>>>
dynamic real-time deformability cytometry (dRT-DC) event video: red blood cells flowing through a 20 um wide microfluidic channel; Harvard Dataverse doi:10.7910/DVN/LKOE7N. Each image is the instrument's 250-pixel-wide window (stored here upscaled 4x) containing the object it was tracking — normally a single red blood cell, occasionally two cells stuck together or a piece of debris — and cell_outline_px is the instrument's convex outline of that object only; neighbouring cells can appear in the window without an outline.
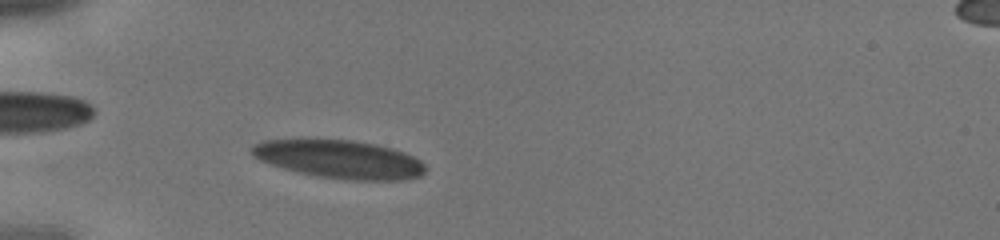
{"species": "human", "species_latin": "Homo sapiens", "temperature_condition": "cold", "stored_images_in_passage": 9, "camera_frame_rate_fps": 3000, "um_per_image_px": 0.085, "donor": {"sex": "male"}, "frame": {"image": 1, "passage_image": 4, "time_ms": 1.0, "image_size_px": [1000, 240], "cell_outline_px": [[424, 172], [420, 176], [404, 180], [352, 180], [316, 176], [284, 168], [260, 160], [252, 156], [252, 144], [264, 140], [304, 136], [352, 140], [376, 144], [392, 148], [404, 152], [420, 160], [424, 164]], "centroid_in_image_um": [28.79, 13.48], "position_along_channel_um": 56.2, "area_um2": 39.59}}
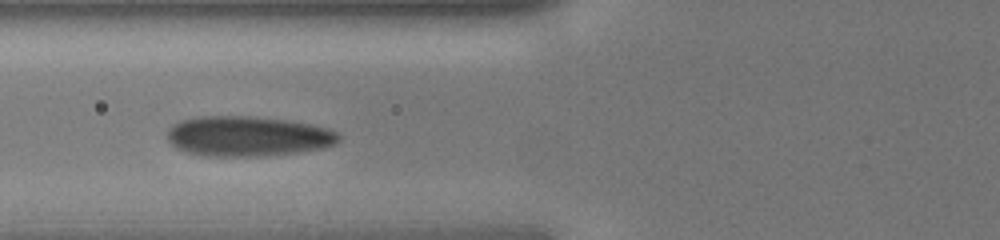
{"frame": {"image": 2, "passage_image": 7, "time_ms": 2.0, "image_size_px": [1000, 240], "cell_outline_px": [[340, 140], [336, 144], [324, 148], [300, 152], [260, 156], [208, 156], [188, 152], [176, 148], [168, 140], [168, 128], [172, 124], [180, 120], [196, 116], [252, 116], [288, 120], [312, 124], [328, 128], [336, 132], [340, 136]], "centroid_in_image_um": [21.07, 11.57], "position_along_channel_um": 104.7, "area_um2": 40.4}}
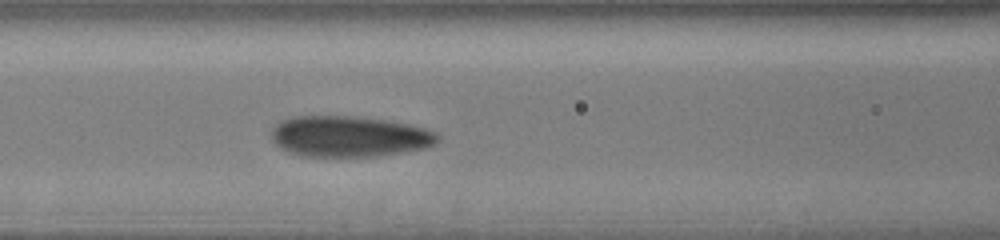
{"frame": {"image": 3, "passage_image": 9, "time_ms": 2.667, "image_size_px": [1000, 240], "cell_outline_px": [[440, 140], [436, 144], [428, 148], [372, 156], [300, 156], [288, 152], [280, 148], [272, 140], [272, 128], [280, 120], [292, 116], [352, 116], [388, 120], [412, 124], [436, 132], [440, 136]], "centroid_in_image_um": [29.69, 11.58], "position_along_channel_um": 136.9, "area_um2": 39.94}}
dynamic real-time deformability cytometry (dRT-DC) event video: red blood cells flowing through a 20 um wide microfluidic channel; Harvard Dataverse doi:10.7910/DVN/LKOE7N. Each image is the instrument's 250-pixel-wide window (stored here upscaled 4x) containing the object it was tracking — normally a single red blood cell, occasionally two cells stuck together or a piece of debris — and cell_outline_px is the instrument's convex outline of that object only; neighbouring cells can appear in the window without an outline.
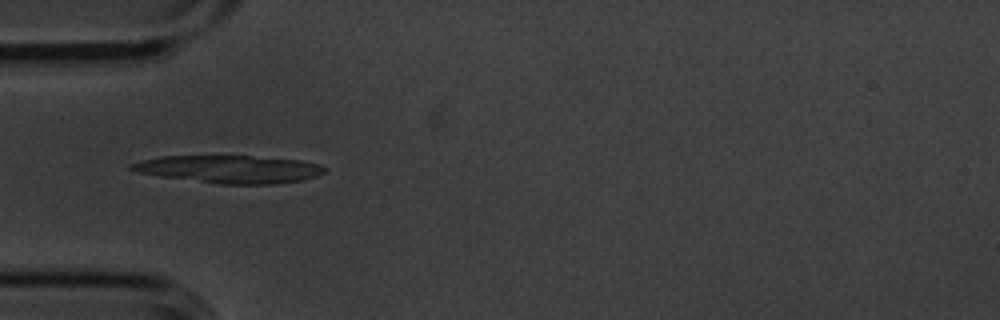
{"species": "common noctule bat (a hibernating species)", "species_latin": "Nyctalus noctula", "temperature_condition": "cold", "stored_images_in_passage": 7, "camera_frame_rate_fps": 3000, "um_per_image_px": 0.085, "animal": {"sex": "male", "body_mass_g": 20.1, "forearm_length_mm": 53.5}, "frame": {"image": 1, "passage_image": 5, "time_ms": 1.333, "image_size_px": [1000, 320], "cell_outline_px": [[324, 172], [316, 176], [300, 180], [276, 184], [216, 184], [160, 176], [140, 172], [128, 168], [128, 164], [140, 160], [160, 156], [252, 156], [300, 160], [316, 164], [324, 168]], "centroid_in_image_um": [19.44, 14.38], "position_along_channel_um": 65.6, "area_um2": 30.98}}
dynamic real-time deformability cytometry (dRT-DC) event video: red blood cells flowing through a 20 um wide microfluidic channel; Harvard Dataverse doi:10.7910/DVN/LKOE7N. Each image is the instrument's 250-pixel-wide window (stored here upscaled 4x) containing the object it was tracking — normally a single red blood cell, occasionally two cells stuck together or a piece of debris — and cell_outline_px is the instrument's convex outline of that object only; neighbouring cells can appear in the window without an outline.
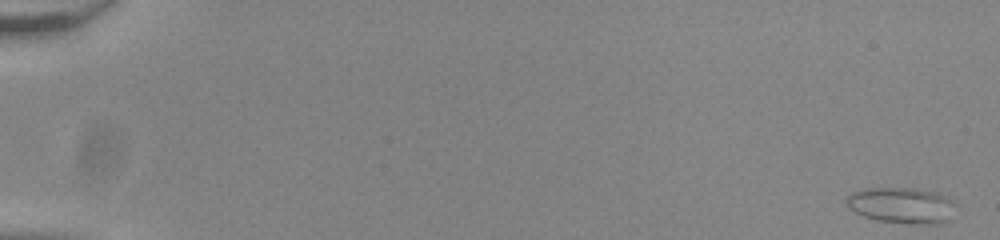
{"species": "common noctule bat (a hibernating species)", "species_latin": "Nyctalus noctula", "temperature_condition": "room temperature", "stored_images_in_passage": 55, "camera_frame_rate_fps": 3000, "um_per_image_px": 0.085, "animal": {"sex": "male", "body_mass_g": 20.0, "forearm_length_mm": 53.3}, "frame": {"image": 1, "passage_image": 1, "time_ms": 0.0, "image_size_px": [1000, 240], "cell_outline_px": [[956, 204], [952, 220], [940, 224], [908, 224], [876, 220], [864, 216], [848, 208], [844, 200], [852, 192], [864, 188], [916, 188], [936, 192], [944, 196]], "centroid_in_image_um": [76.66, 17.47], "position_along_channel_um": 8.3, "area_um2": 23.35}}
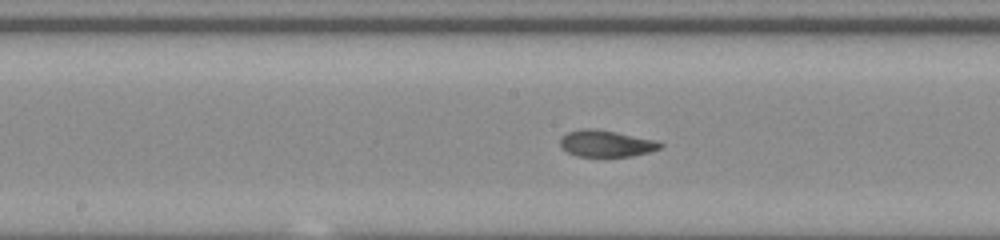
{"frame": {"image": 2, "passage_image": 30, "time_ms": 9.667, "image_size_px": [1000, 240], "cell_outline_px": [[664, 144], [660, 148], [648, 152], [632, 156], [604, 160], [576, 156], [568, 152], [560, 144], [560, 140], [568, 132], [580, 128], [588, 128], [616, 132], [656, 140]], "centroid_in_image_um": [51.53, 12.26], "position_along_channel_um": 196.7, "area_um2": 16.07}}
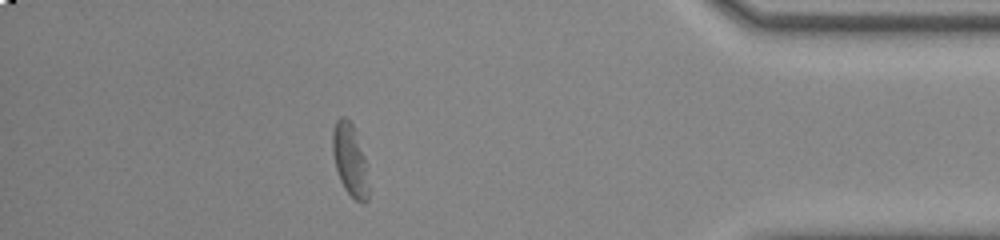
<<<
> WORK TO COMPLETE:
Transcribe every entry word for word, but omit the pictures.

> TASK RESULT:
dynamic real-time deformability cytometry (dRT-DC) event video: red blood cells flowing through a 20 um wide microfluidic channel; Harvard Dataverse doi:10.7910/DVN/LKOE7N. Each image is the instrument's 250-pixel-wide window (stored here upscaled 4x) containing the object it was tracking — normally a single red blood cell, occasionally two cells stuck together or a piece of debris — and cell_outline_px is the instrument's convex outline of that object only; neighbouring cells can appear in the window without an outline.
{"species": "human", "species_latin": "Homo sapiens", "temperature_condition": "cold", "stored_images_in_passage": 9, "camera_frame_rate_fps": 3000, "um_per_image_px": 0.085, "donor": {"sex": "male"}, "frame": {"image": 1, "passage_image": 4, "time_ms": 1.0, "image_size_px": [1000, 240], "cell_outline_px": [[424, 172], [420, 176], [404, 180], [352, 180], [316, 176], [284, 168], [260, 160], [252, 156], [252, 144], [264, 140], [304, 136], [352, 140], [376, 144], [392, 148], [404, 152], [420, 160], [424, 164]], "centroid_in_image_um": [28.79, 13.48], "position_along_channel_um": 56.2, "area_um2": 39.59}}
{"frame": {"image": 2, "passage_image": 7, "time_ms": 2.0, "image_size_px": [1000, 240], "cell_outline_px": [[340, 140], [336, 144], [324, 148], [300, 152], [260, 156], [208, 156], [188, 152], [176, 148], [168, 140], [168, 128], [172, 124], [180, 120], [196, 116], [252, 116], [288, 120], [312, 124], [328, 128], [336, 132], [340, 136]], "centroid_in_image_um": [21.07, 11.57], "position_along_channel_um": 104.7, "area_um2": 40.4}}
{"frame": {"image": 3, "passage_image": 9, "time_ms": 2.667, "image_size_px": [1000, 240], "cell_outline_px": [[440, 140], [436, 144], [428, 148], [372, 156], [300, 156], [288, 152], [280, 148], [272, 140], [272, 128], [280, 120], [292, 116], [352, 116], [388, 120], [412, 124], [436, 132], [440, 136]], "centroid_in_image_um": [29.69, 11.58], "position_along_channel_um": 136.9, "area_um2": 39.94}}
dynamic real-time deformability cytometry (dRT-DC) event video: red blood cells flowing through a 20 um wide microfluidic channel; Harvard Dataverse doi:10.7910/DVN/LKOE7N. Each image is the instrument's 250-pixel-wide window (stored here upscaled 4x) containing the object it was tracking — normally a single red blood cell, occasionally two cells stuck together or a piece of debris — and cell_outline_px is the instrument's convex outline of that object only; neighbouring cells can appear in the window without an outline.
{"species": "common noctule bat (a hibernating species)", "species_latin": "Nyctalus noctula", "temperature_condition": "cold", "stored_images_in_passage": 7, "camera_frame_rate_fps": 3000, "um_per_image_px": 0.085, "animal": {"sex": "male", "body_mass_g": 20.1, "forearm_length_mm": 53.5}, "frame": {"image": 1, "passage_image": 5, "time_ms": 1.333, "image_size_px": [1000, 320], "cell_outline_px": [[324, 172], [316, 176], [300, 180], [276, 184], [216, 184], [160, 176], [140, 172], [128, 168], [128, 164], [140, 160], [160, 156], [252, 156], [300, 160], [316, 164], [324, 168]], "centroid_in_image_um": [19.44, 14.38], "position_along_channel_um": 65.6, "area_um2": 30.98}}
dynamic real-time deformability cytometry (dRT-DC) event video: red blood cells flowing through a 20 um wide microfluidic channel; Harvard Dataverse doi:10.7910/DVN/LKOE7N. Each image is the instrument's 250-pixel-wide window (stored here upscaled 4x) containing the object it was tracking — normally a single red blood cell, occasionally two cells stuck together or a piece of debris — and cell_outline_px is the instrument's convex outline of that object only; neighbouring cells can appear in the window without an outline.
{"species": "common noctule bat (a hibernating species)", "species_latin": "Nyctalus noctula", "temperature_condition": "room temperature", "stored_images_in_passage": 55, "camera_frame_rate_fps": 3000, "um_per_image_px": 0.085, "animal": {"sex": "male", "body_mass_g": 20.0, "forearm_length_mm": 53.3}, "frame": {"image": 1, "passage_image": 1, "time_ms": 0.0, "image_size_px": [1000, 240], "cell_outline_px": [[956, 204], [952, 220], [940, 224], [908, 224], [876, 220], [864, 216], [848, 208], [844, 200], [852, 192], [864, 188], [916, 188], [936, 192], [944, 196]], "centroid_in_image_um": [76.66, 17.47], "position_along_channel_um": 8.3, "area_um2": 23.35}}
{"frame": {"image": 2, "passage_image": 30, "time_ms": 9.667, "image_size_px": [1000, 240], "cell_outline_px": [[664, 144], [660, 148], [648, 152], [632, 156], [604, 160], [576, 156], [568, 152], [560, 144], [560, 140], [568, 132], [580, 128], [588, 128], [616, 132], [656, 140]], "centroid_in_image_um": [51.53, 12.26], "position_along_channel_um": 196.7, "area_um2": 16.07}}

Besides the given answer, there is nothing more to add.